# SELECTED TEXT:
◇ ◇ ◇ ◇ ◇ ◇ ◇

Brain Droppings
- Author: George Carlin
- Language: English
- Genre: Humor
- Publisher: Hyperion
- Publication date: May 1, 1998 September 1, 2006 (Reprint)
- Media type: Hardcover Paperback Audiobook
- Pages: 272
- ISBN: 978-0-7868-9112-2
- OCLC: 150351163
- Preceded by: Sometimes a Little Brain Damage Can Help
- Followed by: Napalm and Silly Putty

= Brain Droppings =

1998 book by George Carlin

Brain Droppings is the second book written by comedian George Carlin, published in 1998.

This was Carlin's "first real book" and contains much of Carlin's stand-up comedy material. According to the cover, the book contains "jokes, notions, doubts, opinions, questions, thoughts, beliefs, assertions, assumptions, and disturbing references" and "comedy, nonsense, satire, mockery, merriment, sarcasm, ridicule, silliness, bluster, and toxic alienation". For longtime Carlin fans, the book also contains complete versions of two of his most famous monologues, "A Place for My Stuff" and "Baseball and Football".

The hardcover edition was on the New York Times Best Seller List for 18 weeks straight. The following year, the paperback edition was published. It stayed on the New York Times Best Seller List for 20 weeks. Both editions were published by Hyperion.

◇ ◇ ◇ ◇ ◇ ◇ ◇

# DATA EXTRACTS:
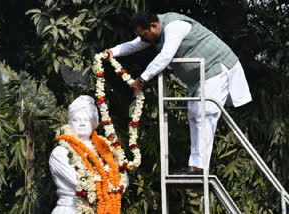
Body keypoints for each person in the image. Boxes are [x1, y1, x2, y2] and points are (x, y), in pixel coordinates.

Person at [104, 11, 252, 174]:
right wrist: (112, 51)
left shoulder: (175, 26)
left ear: (153, 26)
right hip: (199, 78)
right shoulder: (155, 32)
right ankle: (195, 166)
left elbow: (166, 56)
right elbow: (133, 45)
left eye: (145, 35)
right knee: (194, 114)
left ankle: (199, 167)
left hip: (215, 68)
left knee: (204, 115)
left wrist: (142, 79)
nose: (144, 40)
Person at [49, 95, 127, 213]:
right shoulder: (60, 152)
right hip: (71, 209)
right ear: (70, 123)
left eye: (86, 120)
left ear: (93, 122)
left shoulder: (105, 149)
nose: (82, 124)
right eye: (77, 119)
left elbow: (123, 177)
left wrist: (113, 183)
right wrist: (110, 180)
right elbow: (80, 182)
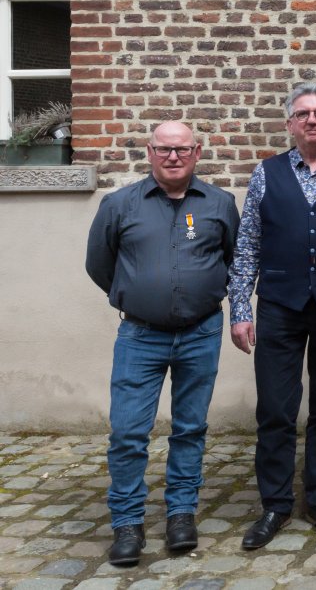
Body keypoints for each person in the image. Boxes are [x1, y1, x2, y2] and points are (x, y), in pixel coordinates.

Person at [85, 121, 239, 566]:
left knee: (190, 429)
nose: (174, 157)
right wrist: (139, 294)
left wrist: (202, 293)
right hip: (140, 335)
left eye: (183, 150)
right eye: (165, 150)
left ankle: (181, 516)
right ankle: (128, 524)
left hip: (201, 333)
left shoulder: (220, 204)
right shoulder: (119, 205)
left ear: (197, 152)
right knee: (129, 433)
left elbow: (232, 259)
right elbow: (100, 265)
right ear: (149, 152)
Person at [228, 83, 316, 550]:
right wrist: (239, 309)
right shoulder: (266, 173)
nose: (312, 120)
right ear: (290, 123)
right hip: (280, 305)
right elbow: (247, 244)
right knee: (275, 408)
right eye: (302, 113)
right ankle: (274, 504)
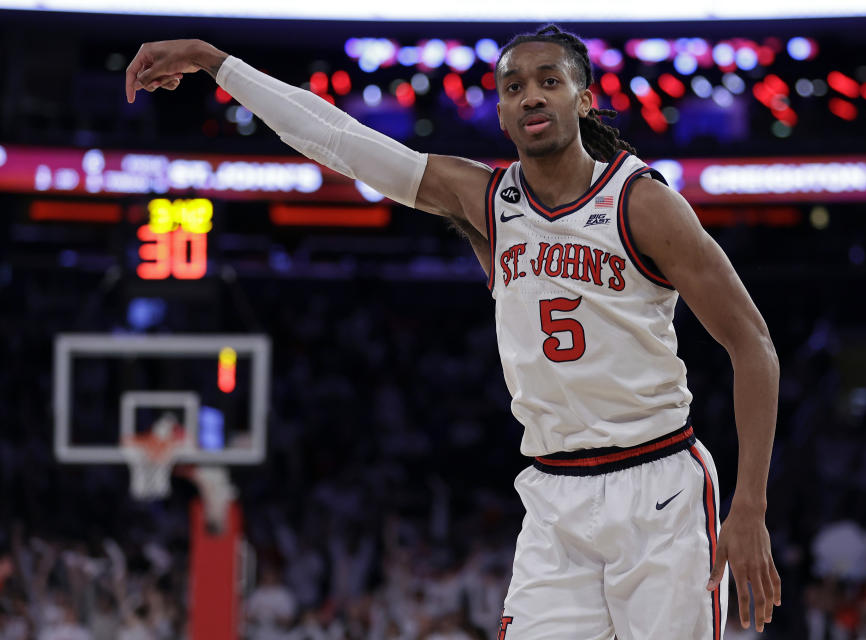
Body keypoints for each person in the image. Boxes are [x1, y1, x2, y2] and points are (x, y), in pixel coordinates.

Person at [125, 24, 781, 639]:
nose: (531, 95)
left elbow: (752, 344)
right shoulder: (485, 200)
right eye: (514, 85)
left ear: (584, 100)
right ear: (499, 112)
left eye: (550, 81)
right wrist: (217, 63)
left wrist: (748, 504)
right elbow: (343, 141)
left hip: (657, 481)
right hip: (554, 493)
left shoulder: (642, 202)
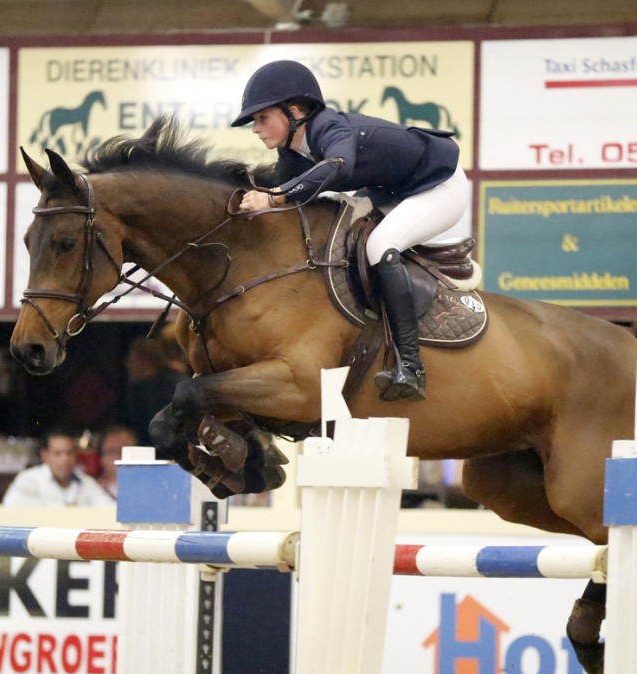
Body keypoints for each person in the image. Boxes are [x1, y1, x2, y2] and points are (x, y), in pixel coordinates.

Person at [232, 60, 469, 402]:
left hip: (438, 185)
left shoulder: (332, 129)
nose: (256, 128)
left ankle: (412, 367)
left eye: (262, 118)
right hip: (392, 190)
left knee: (380, 245)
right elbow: (281, 193)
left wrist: (275, 198)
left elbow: (337, 167)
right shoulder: (293, 153)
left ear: (294, 111)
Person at [2, 430, 114, 507]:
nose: (65, 459)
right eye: (57, 453)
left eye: (69, 453)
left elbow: (109, 509)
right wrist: (63, 509)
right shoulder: (29, 479)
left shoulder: (86, 482)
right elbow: (11, 505)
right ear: (44, 455)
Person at [121, 335, 187, 446]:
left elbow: (145, 430)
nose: (127, 364)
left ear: (145, 362)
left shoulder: (142, 390)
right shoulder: (182, 381)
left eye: (132, 359)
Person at [97, 425, 137, 499]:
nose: (119, 456)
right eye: (112, 451)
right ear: (102, 458)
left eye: (124, 451)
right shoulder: (90, 490)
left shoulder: (149, 489)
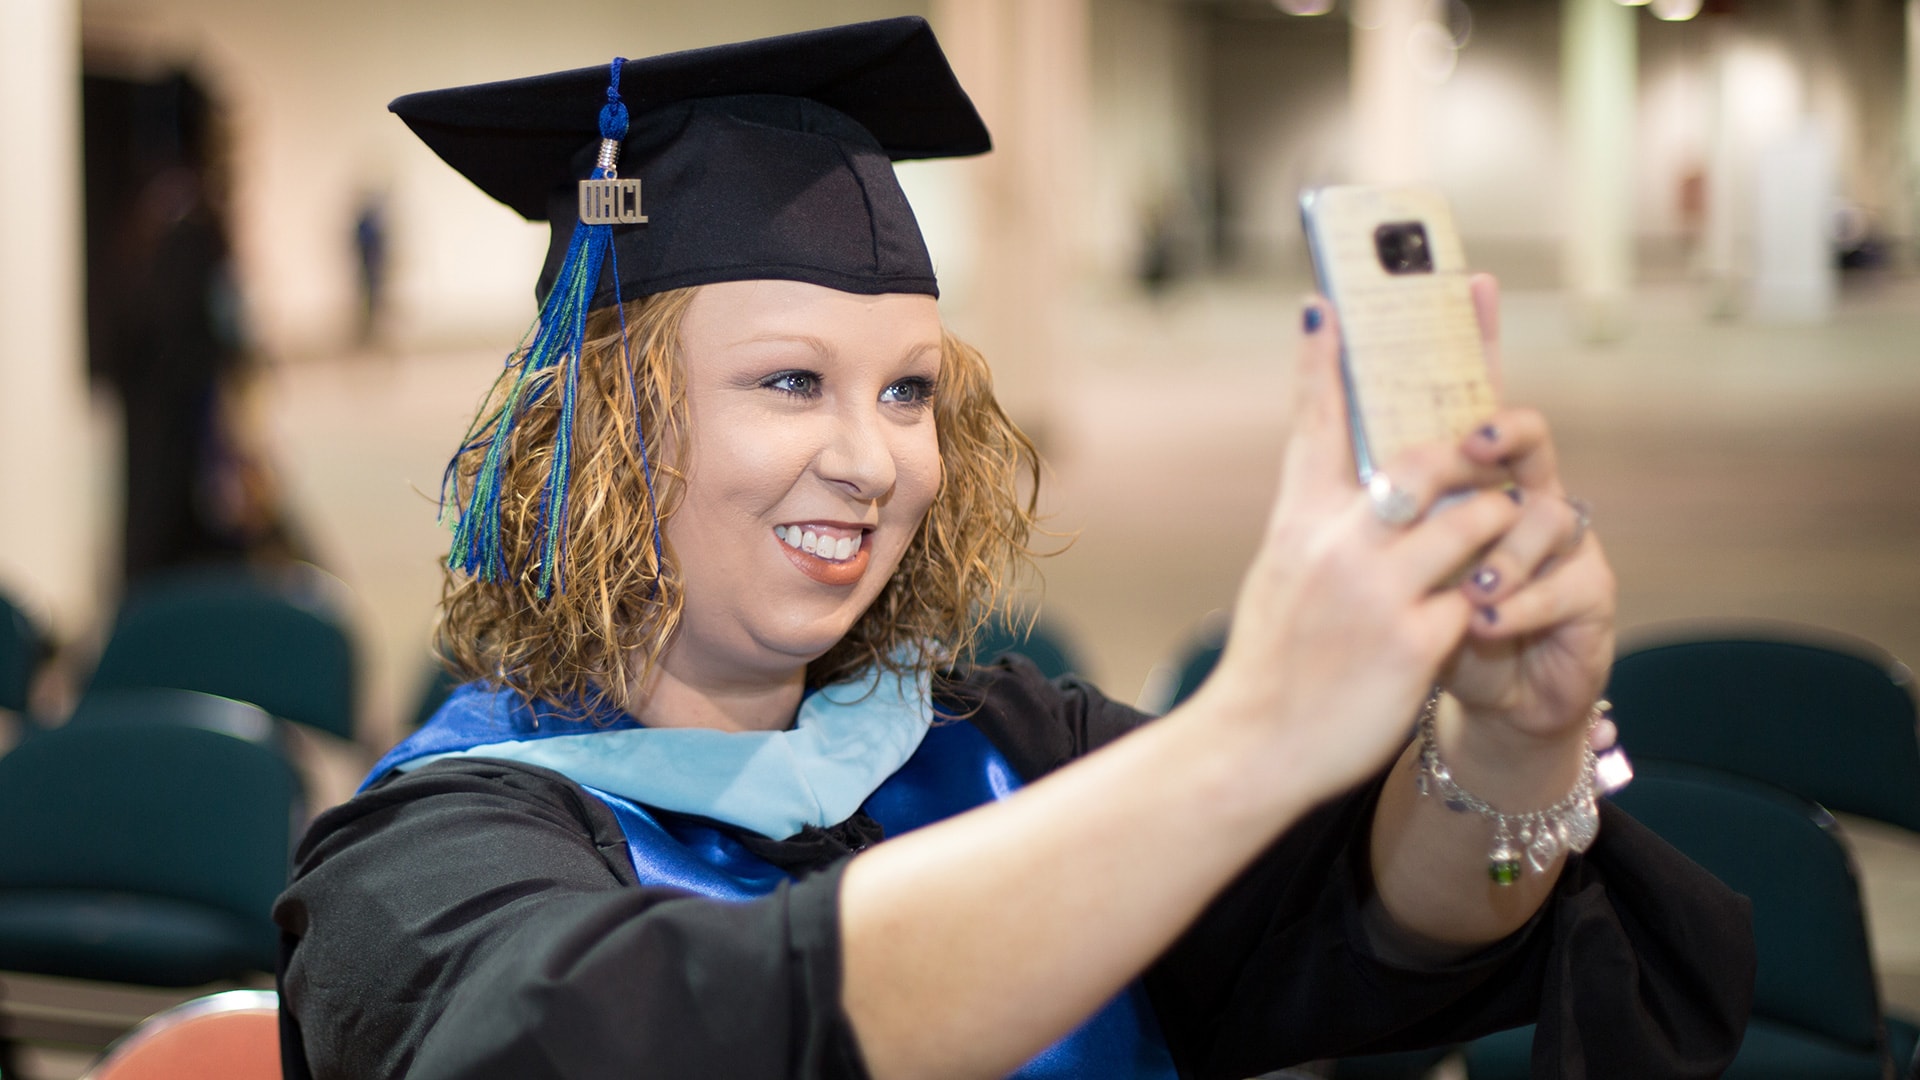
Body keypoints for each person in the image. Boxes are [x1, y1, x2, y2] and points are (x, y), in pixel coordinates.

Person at [273, 18, 1752, 1080]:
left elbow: (1384, 933)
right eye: (791, 382)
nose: (871, 457)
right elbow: (620, 1030)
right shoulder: (426, 860)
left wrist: (1509, 744)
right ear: (603, 429)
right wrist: (1251, 736)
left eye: (909, 390)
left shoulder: (1005, 748)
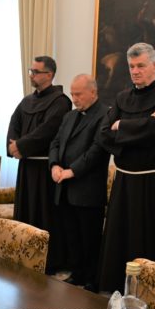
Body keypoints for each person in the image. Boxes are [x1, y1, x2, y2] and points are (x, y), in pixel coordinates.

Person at [98, 42, 155, 293]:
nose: (135, 71)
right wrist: (142, 128)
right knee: (121, 239)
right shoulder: (122, 97)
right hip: (125, 182)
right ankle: (118, 289)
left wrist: (122, 126)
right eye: (131, 66)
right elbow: (104, 134)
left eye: (141, 66)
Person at [7, 55, 72, 272]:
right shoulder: (27, 100)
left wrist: (21, 146)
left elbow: (48, 131)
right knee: (25, 212)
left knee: (44, 215)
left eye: (35, 72)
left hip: (45, 169)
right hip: (26, 166)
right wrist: (13, 146)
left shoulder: (61, 101)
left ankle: (46, 262)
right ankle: (23, 257)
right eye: (31, 71)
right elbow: (14, 123)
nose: (31, 75)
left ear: (49, 74)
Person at [47, 74, 110, 290]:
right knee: (71, 235)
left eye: (78, 94)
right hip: (64, 187)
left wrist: (72, 171)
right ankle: (77, 274)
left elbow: (97, 150)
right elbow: (55, 142)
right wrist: (54, 165)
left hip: (88, 189)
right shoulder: (69, 116)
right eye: (72, 94)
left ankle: (92, 279)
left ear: (93, 92)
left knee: (89, 238)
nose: (74, 99)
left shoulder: (105, 114)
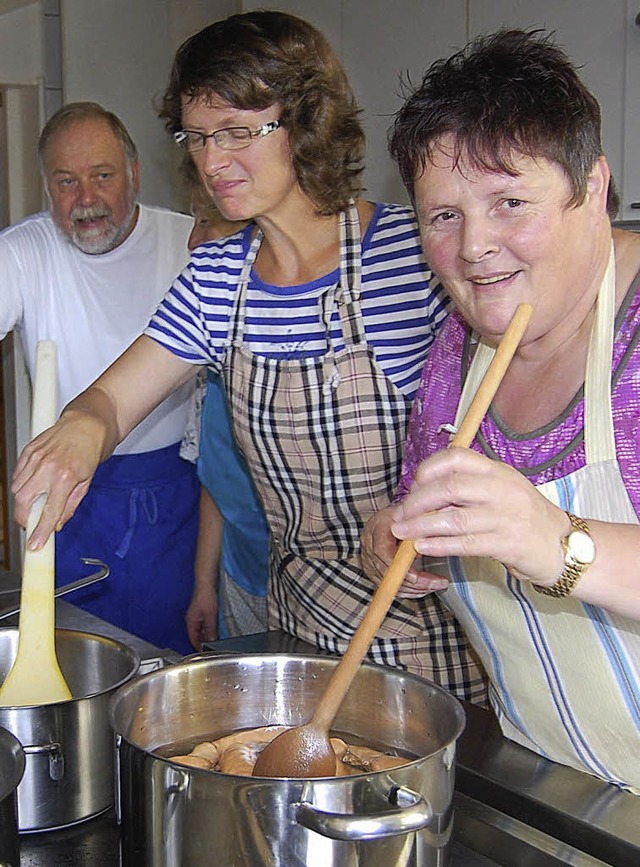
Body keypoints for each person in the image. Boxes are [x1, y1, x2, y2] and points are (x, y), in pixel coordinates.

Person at [11, 11, 487, 704]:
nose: (211, 161)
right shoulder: (216, 281)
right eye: (199, 136)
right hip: (299, 642)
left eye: (239, 131)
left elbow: (502, 435)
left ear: (307, 120)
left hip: (435, 647)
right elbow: (112, 400)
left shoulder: (413, 258)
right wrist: (79, 431)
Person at [360, 29, 640, 792]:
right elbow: (423, 516)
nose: (475, 247)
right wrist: (394, 535)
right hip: (558, 787)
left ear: (593, 186)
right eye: (442, 216)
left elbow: (543, 538)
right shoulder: (458, 354)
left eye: (509, 202)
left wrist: (558, 541)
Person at [0, 101, 199, 654]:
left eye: (102, 176)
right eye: (66, 182)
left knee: (165, 666)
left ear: (133, 173)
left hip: (171, 493)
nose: (85, 199)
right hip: (68, 495)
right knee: (68, 653)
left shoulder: (190, 245)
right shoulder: (23, 252)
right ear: (46, 187)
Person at [181, 182, 269, 647]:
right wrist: (204, 587)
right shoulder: (208, 357)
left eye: (206, 222)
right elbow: (215, 481)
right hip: (241, 578)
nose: (192, 241)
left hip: (312, 593)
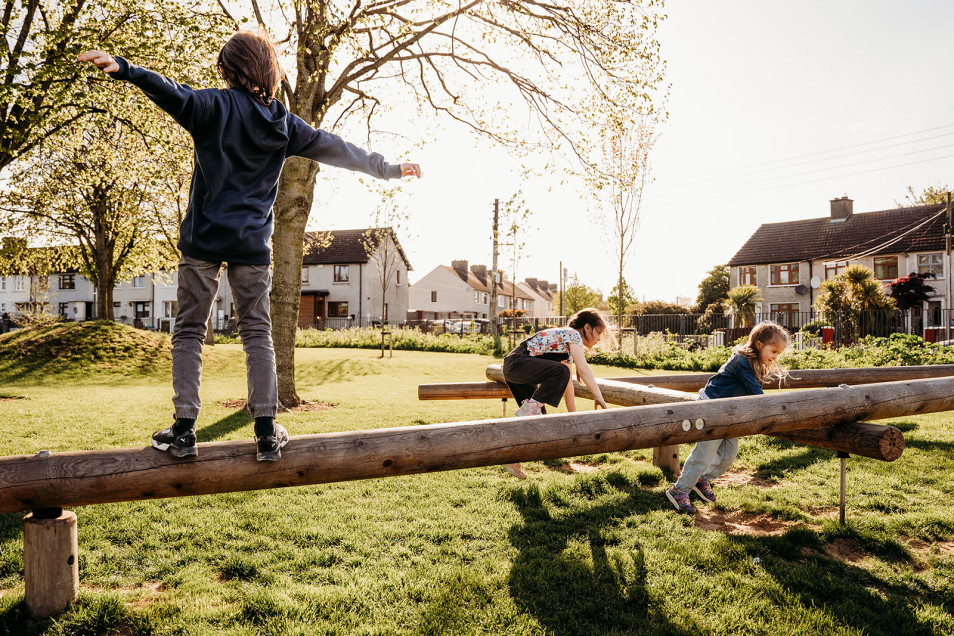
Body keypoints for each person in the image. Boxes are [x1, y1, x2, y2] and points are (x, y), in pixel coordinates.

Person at [78, 31, 422, 462]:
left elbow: (171, 92)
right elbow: (336, 148)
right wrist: (387, 168)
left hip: (202, 240)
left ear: (229, 71)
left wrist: (126, 69)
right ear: (268, 72)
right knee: (257, 334)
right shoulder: (283, 124)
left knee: (188, 331)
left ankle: (184, 431)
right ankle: (264, 431)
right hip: (252, 246)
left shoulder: (212, 106)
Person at [665, 320, 790, 514]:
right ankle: (679, 490)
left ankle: (701, 479)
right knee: (704, 453)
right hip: (711, 408)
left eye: (778, 354)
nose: (775, 357)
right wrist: (774, 409)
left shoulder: (754, 363)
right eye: (773, 351)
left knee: (728, 453)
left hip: (728, 411)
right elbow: (755, 394)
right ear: (759, 345)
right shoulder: (742, 361)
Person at [501, 307, 610, 479]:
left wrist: (573, 417)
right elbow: (583, 369)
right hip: (518, 363)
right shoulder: (572, 334)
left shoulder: (566, 348)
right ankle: (527, 412)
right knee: (560, 374)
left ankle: (511, 457)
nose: (598, 339)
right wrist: (598, 396)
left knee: (539, 422)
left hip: (516, 369)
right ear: (587, 328)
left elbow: (568, 385)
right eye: (598, 333)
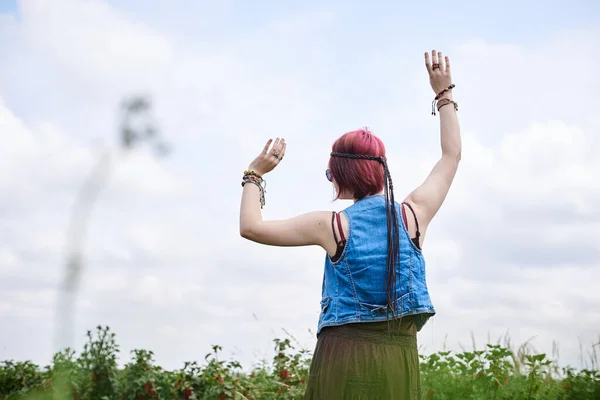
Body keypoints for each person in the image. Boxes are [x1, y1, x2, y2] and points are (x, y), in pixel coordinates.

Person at [239, 50, 461, 399]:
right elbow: (451, 156)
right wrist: (443, 92)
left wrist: (255, 174)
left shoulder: (330, 225)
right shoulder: (415, 213)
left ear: (341, 176)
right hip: (398, 359)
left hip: (342, 356)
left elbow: (251, 227)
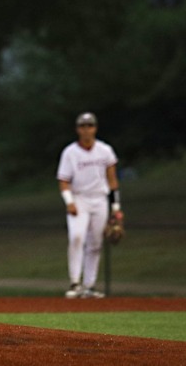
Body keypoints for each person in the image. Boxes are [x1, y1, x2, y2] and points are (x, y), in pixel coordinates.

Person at [56, 112, 122, 299]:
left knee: (95, 243)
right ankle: (75, 282)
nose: (86, 130)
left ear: (95, 128)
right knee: (76, 237)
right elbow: (63, 180)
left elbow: (112, 179)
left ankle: (89, 285)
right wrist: (69, 202)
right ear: (78, 129)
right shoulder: (70, 152)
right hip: (79, 199)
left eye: (90, 126)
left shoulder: (105, 150)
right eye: (83, 126)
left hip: (100, 199)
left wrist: (116, 208)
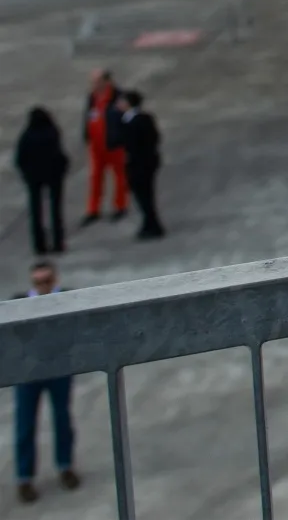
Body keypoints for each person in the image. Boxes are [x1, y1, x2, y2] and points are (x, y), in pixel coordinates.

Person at [13, 261, 78, 502]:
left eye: (47, 281)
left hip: (58, 369)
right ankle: (24, 477)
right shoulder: (19, 302)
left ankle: (65, 465)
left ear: (55, 280)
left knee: (62, 418)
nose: (43, 287)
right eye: (38, 282)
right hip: (28, 373)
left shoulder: (67, 300)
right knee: (25, 423)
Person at [11, 113, 65, 258]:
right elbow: (58, 154)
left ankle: (39, 245)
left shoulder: (27, 135)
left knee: (36, 211)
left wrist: (26, 174)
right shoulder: (52, 132)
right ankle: (58, 242)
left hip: (34, 177)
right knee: (56, 209)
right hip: (53, 175)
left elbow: (19, 158)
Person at [78, 68, 127, 227]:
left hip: (113, 145)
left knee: (119, 176)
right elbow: (88, 116)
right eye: (93, 82)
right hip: (96, 146)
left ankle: (120, 206)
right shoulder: (92, 98)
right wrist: (86, 135)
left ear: (107, 81)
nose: (94, 85)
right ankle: (93, 209)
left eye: (97, 81)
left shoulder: (118, 97)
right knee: (95, 178)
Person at [113, 93, 164, 240]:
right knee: (142, 195)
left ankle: (153, 224)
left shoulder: (140, 119)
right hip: (138, 163)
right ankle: (149, 222)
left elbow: (148, 140)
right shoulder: (126, 120)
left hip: (142, 164)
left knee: (145, 195)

◇ ◇ ◇ ◇ ◇ ◇ ◇

# ACTIVITY 1:
Copy from the Brain Droppings text the part that opens with the words containing "The hardcover edition" and closes with "published by Hyperion.".
# ACTIVITY 2:
Answer from the Brain Droppings text:
(a) How many pages does the book have?
(b) Which two famous monologues appear in complete versions in the book?
(c) For how many weeks did the paperback edition stay on the New York Times Best Seller List?

# EXERCISE OUTPUT 1:
The hardcover edition was on the New York Times Best Seller List for 18 weeks straight. The following year, the paperback edition was published. It stayed on the New York Times Best Seller List for 20 weeks. Both editions were published by Hyperion.

# EXERCISE OUTPUT 2:
(a) 272
(b) "A Place for My Stuff" and "Baseball and Football"
(c) 20 weeks